The study, published by the RAC foundation, reviewed data relating to the geographical distribution of child casualties and also explored how the time of day, a child’s age, gender, travel mode and the socio-demographic background of the community can impact on child road casualties.

The research suggests that there is a north-south divide in child casualty rates in England. Blackpool had the highest average annual casualty rate, (30.84 per 10,000 resident children) and of the 10 local authorities with the highest average annual casualty rate, all bar two were located in the north of England. According to the research, the highest rates of child casualties were recorded in urban areas.

The data also found that child casualties were highest between 8am and 9am and 3pm and 4pm which correlates with children going to and from school.
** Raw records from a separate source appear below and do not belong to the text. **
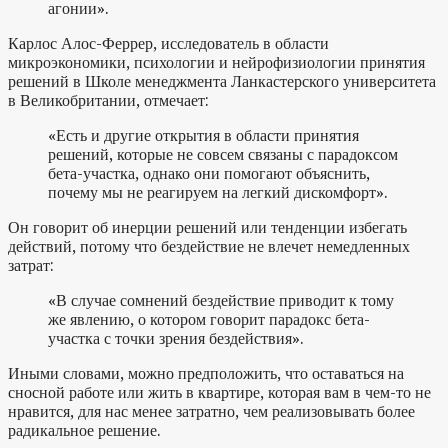
агонии».
Карлос Алос-Феррер, исследователь в области
микроэкономики, психологии и нейрофизиологии принятия
решений в Школе менеджмента Ланкастерского университета
в Великобритании, отмечает:
«Есть и другие открытия в области принятия
решений, которые не совсем связаны с парадоксом
бета-участка, однако они помогают объяснить,
почему мы не реагируем на легкий дискомфорт».
Он говорит об инерции решений или тенденции избегать
действий, потому что бездействие не влечет немедленных
затрат:
«В случае сомнений бездействие приводит к тому
же явлению, о котором говорит парадокс бета-
участка с точки зрения бездействия».
Иными словами, можно предположить, что оставаться на
сносной работе или жить в квартире, которая вам в чем-то не
нравится, для нас менее затратно, чем реализовывать более
радикальное решение.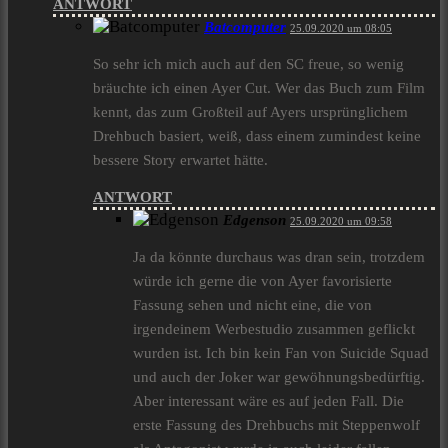
ANTWORT
Batcomputer
25.09.2020 um 08:05
So sehr ich mich auch auf den SC freue, so wenig
bräuchte ich einen Ayer Cut. Wer das Buch zum Film
kennt, das zum Großteil auf Ayers ursprünglichem
Drehbuch basiert, weiß, dass einem zumindest keine
bessere Story erwartet hätte.
ANTWORT
Edgenson
25.09.2020 um 09:58
Ja da könnte durchaus was dran sein, trotzdem
würde ich gerne die von Ayer favorisierte
Fassung sehen und nicht eine, die von
irgendeinem Werbestudio zusammen geflickt
wurden ist. Ich bin kein Fan von Suicide Squad
und auch der Joker war gewöhnungsbedürftig.
Aber interessant wäre es auf jeden Fall. Die
erste Fassung des Drehbuchs mit Steppenwolf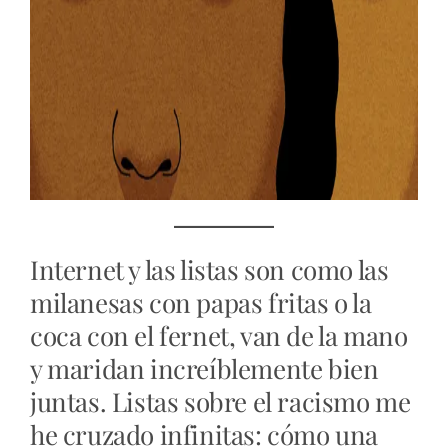
Internet y las listas son como las
milanesas con papas fritas o la
coca con el fernet, van de la mano
y maridan increíblemente bien
juntas. Listas sobre el racismo me
he cruzado infinitas: cómo una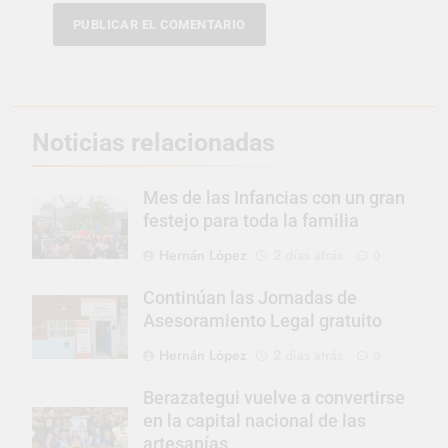
Noticias relacionadas
Mes de las Infancias con un gran
festejo para toda la familia
Hernán López
2 días atrás
0
Continúan las Jornadas de
Asesoramiento Legal gratuito
Hernán López
2 días atrás
0
Berazategui vuelve a convertirse
en la capital nacional de las
artesanías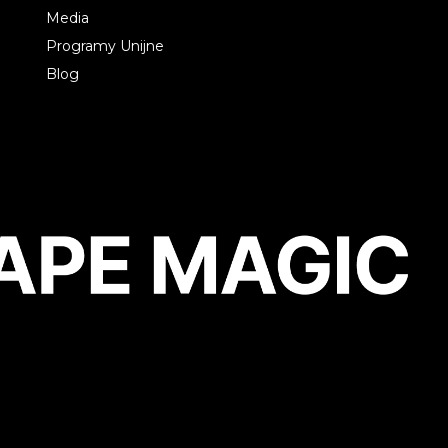
Media
Programy Unijne
Blog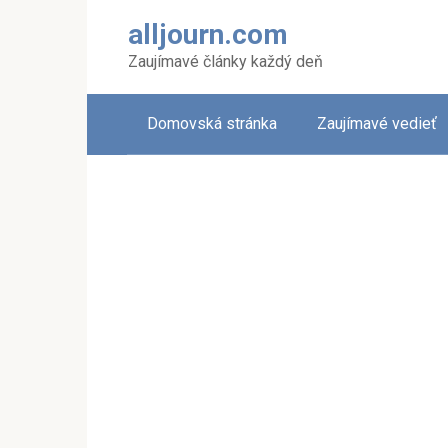
Skip
alljourn.com
to
content
Zaujímavé články každý deň
Domovská stránka
Zaujímavé vedieť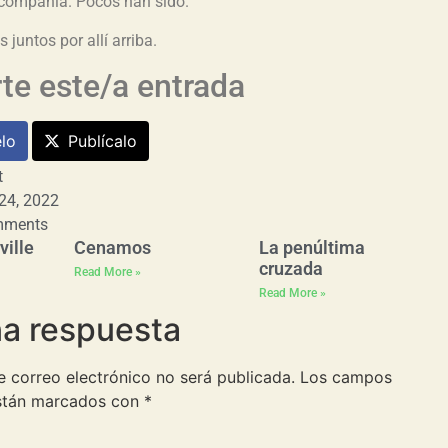
 compañía. Pocos han sido.
 juntos por allí arriba.
e este/a entrada
lo
Publícalo
t
24, 2022
mments
ville
Cenamos
La penúltima
cruzada
Read More »
Read More »
na respuesta
e correo electrónico no será publicada.
Los campos
están marcados con
*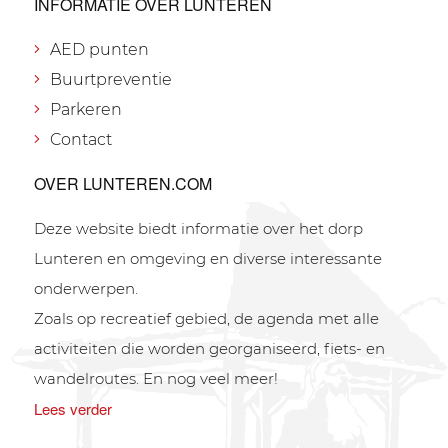
INFORMATIE OVER LUNTEREN
AED punten
Buurtpreventie
Parkeren
Contact
OVER LUNTEREN.COM
Deze website biedt informatie over het dorp
Lunteren en omgeving en diverse interessante
onderwerpen.
Zoals op recreatief gebied, de agenda met alle
activiteiten die worden georganiseerd, fiets- en
wandelroutes. En nog veel meer!
Lees verder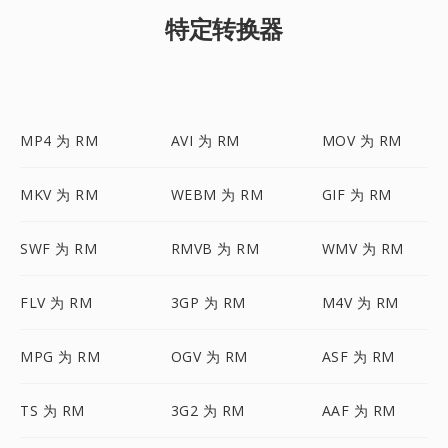
特定转换器
MP4 为 RM
AVI 为 RM
MOV 为 RM
MKV 为 RM
WEBM 为 RM
GIF 为 RM
SWF 为 RM
RMVB 为 RM
WMV 为 RM
FLV 为 RM
3GP 为 RM
M4V 为 RM
MPG 为 RM
OGV 为 RM
ASF 为 RM
TS 为 RM
3G2 为 RM
AAF 为 RM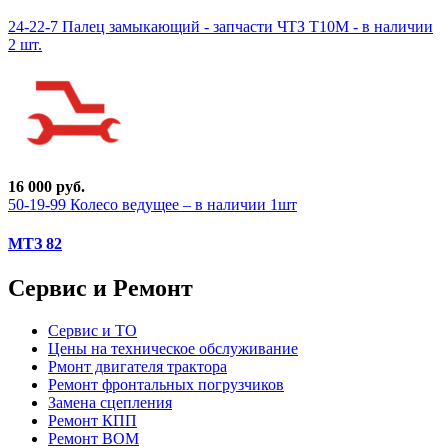
24-22-7 Палец замыкающий - запчасти ЧТЗ Т10М - в наличии
2 шт.
16 000 руб.
50-19-99 Колесо ведущее – в наличии 1шт
МТЗ 82
Сервис и Ремонт
Сервис и ТО
Цены на техническое обслуживание
Рмонт двигателя трактора
Ремонт фронтальных погрузчиков
Замена сцепления
Ремонт КПП
Ремонт ВОМ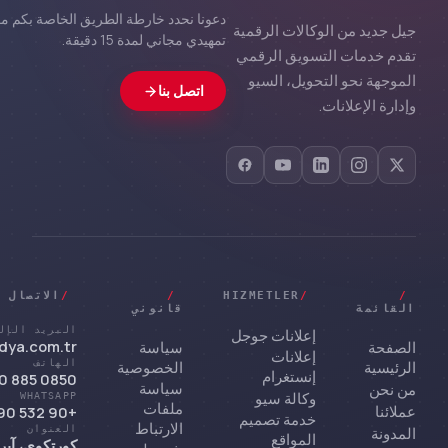
دعونا نحدد خارطة الطريق الخاصة بكم معا
جيل جديد من الوكالات الرقمية
تمهيدي مجاني لمدة 15 دقيقة.
تقدم خدمات التسويق الرقمي
الموجهة نحو التحويل، السيو
اتصل بنا
وإدارة الإعلانات.
/
/
HIZMETLER
/
/
الاتصال
القائمة
قانوني
البريد الإل
إعلانات جوجل
ya.com.tr
الصفحة
سياسة
إعلانات
الرئيسية
الخصوصية
الهاتف
إنستغرام
0850 885 0 955
سياسة
من نحن
وكالة سيو
WHATSAPP
ملفات
عملائنا
+90 532 290 66 72
خدمة تصميم
الارتباط
المدونة
العنوان
المواقع
كورتكوي، آير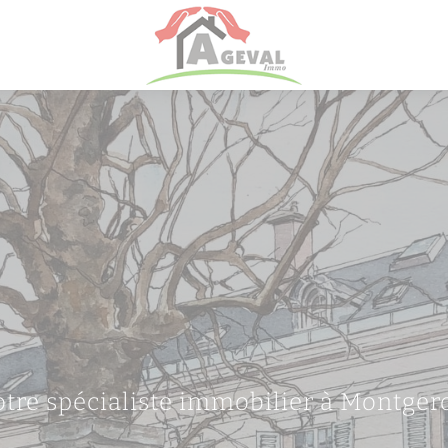
otre spécialiste immobilier à Montger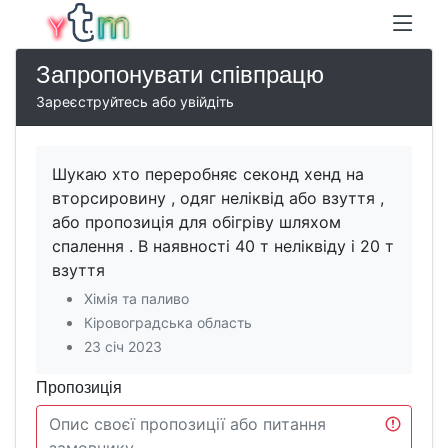
Запропонувати співпрацю
Зареєструйтесь або увійдіть
Шукаю хто переробняє секонд хенд на
вторсировину , одяг неліквід або взуття ,
або пропозиція для обігріву шляхом
спалення . В наявності 40 т неліквіду і 20 т
взуття
Хімія та паливо
Кіровоградська область
23 січ 2023
Пропозиція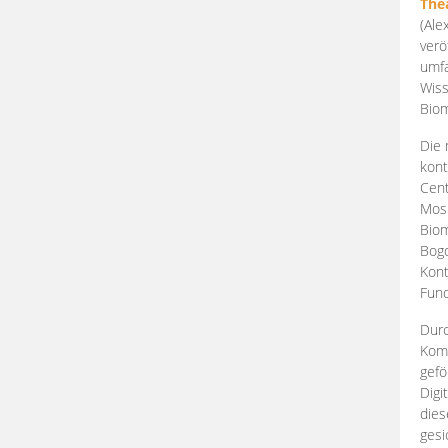
The
(Ale
verö
umfa
Wiss
Biom
Die 
kont
Cent
Mosk
Biom
Bogd
Kont
Fund
Durc
Komp
gefö
Digi
dies
gesi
The report also found that more children are killed or injured on the roads during July compared to any other month of the year.

According to the RAC Foundation, in 2014, 16,727 children aged 15 and under were injured on the road, 2,082 of which were seriously or fatally injured, and children accounted for 1 in 12 deaths and serious injuries on UK roads.

David Robinson, a serious injury solicitor at Thompsons Solicitors, said: “The geographical disparity in the number of children killed or injured on UK roads is extremely concerning.

“The government cannot ignore the findings of this research and such insight into road safety trends must be used to shape UK-wide road safety strategies in an effort to save lives in all communities, across all regions, and all year round.”